- **INSTRUCTION 1**
In the saved entries below, copy out word for word the part that opens with the line containing "エル・プリメロのアイコニックなデザイン要" and runs through the end of the saved entries. Omit the pictures.

- **SOURCE EXTRACT**
+-------+
# Review: Makita LS1016L Compound Sliding Mitre Saw and Makita 2704 Table Saw w/ Stand



## Kevin M. (Nov 26, 2009)

wnabcptrNH said:


> Hey All
> SO I recently purchased both a Makita CSMR(Compound Sliding Mitre Saw) and a Makita 2704 Table Saw with the hydraulic assist stand with wheels. All information is my opinion and mine only.
> 
> Makita CSMR
> ...


Nice!!!

My Hypoid is 18 yrs old and still runs like a champ. :thumbsup:

KM


----------



## Five Star (Mar 19, 2009)

I Have this exact set up and it works great!! i use it day in day out and have not met a piece of wood i could not cut!!:thumbsup:


----------



## PaliBob (Jun 11, 2008)

wnabcptrNH said:


> ......I love both of these......:thumbup:


 Thanks for posting


----------



## PaliBob (Jun 11, 2008)

Five Star said:


> I Have this exact set up and it works great...


 I love your big red Bus. Gary Katz bought one to hold all his Roadshow props. One for the East Coast shows and one for the West Coast.


----------



## Five Star (Mar 19, 2009)
+-------+
- **INSTRUCTION 2**
Continue the forum thread on the Makita miter saw and table saw from where it stops.

Saved entries:
+-------+
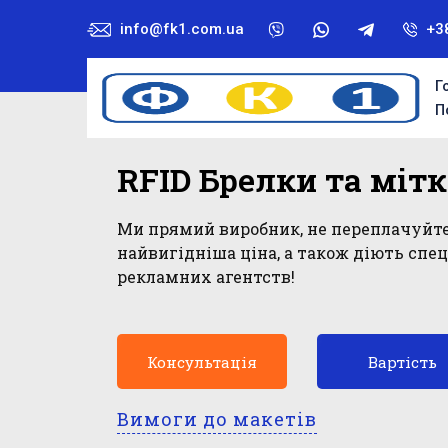
info@fk1.com.ua
+3
Г
П
RFID Брелки та міт
Ми прямий виробник, не переплачуйте
найвигідніша ціна, а також діють спе
рекламних агентств!
Консультація
Вартість
Вимоги до макетів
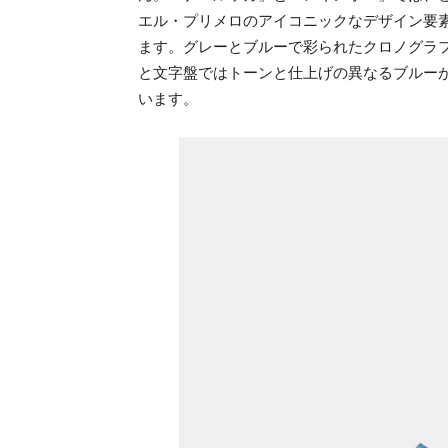
エル・プリメロのアイコニックなデザイン要
ます。グレーとブルーで彩られたクロノグラ
と文字盤ではトーンと仕上げの異なるブルー
います。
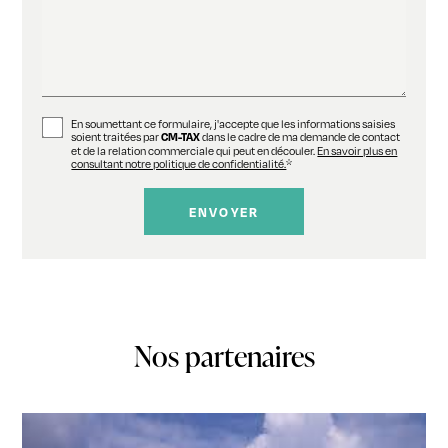
En soumettant ce formulaire, j'accepte que les informations saisies
soient traitées par
dans le cadre de ma demande de contact
CM-TAX
et de la relation commerciale qui peut en découler.
En savoir plus en
consultant notre politique de confidentialité.
*
Nos partenaires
+-------+
- **TASK RESULT 1**
エル・プリメロのアイコニックなデザイン要
ます。グレーとブルーで彩られたクロノグラ
と文字盤ではトーンと仕上げの異なるブルー
います。
En soumettant ce formulaire, j'accepte que les informations saisies
soient traitées par
dans le cadre de ma demande de contact
CM-TAX
et de la relation commerciale qui peut en découler.
En savoir plus en
consultant notre politique de confidentialité.
*
Nos partenaires

- **TASK RESULT 2**
Thanks Pali, Its been a good truck great gas mileage and comfortable ride! The makita mitersaw is holding up great!! im glad i didnt get the kapex as i hear alot of problems with grinding nioses and laser malfunctions!!

The makita has been great is been about 6 months and still sharp as a and acurate as the day it came out of a box!! The only thing now i see alot on ebay for around $475 but thats to be expected as i bought mine the first day i saw it at a home center!:yes:


----------



## wnabcptrNH (Jan 29, 2010)

I got the table saw for 500 and the mitre saw for 400 both BRAND NEW! Craigslist is you friend and I got lucky! The mitre saw I bought from a cop who bought it to fix some siding and got up the roof and got scared so he sold it for 179 less than he bought it for. Sold it in 12 hours though.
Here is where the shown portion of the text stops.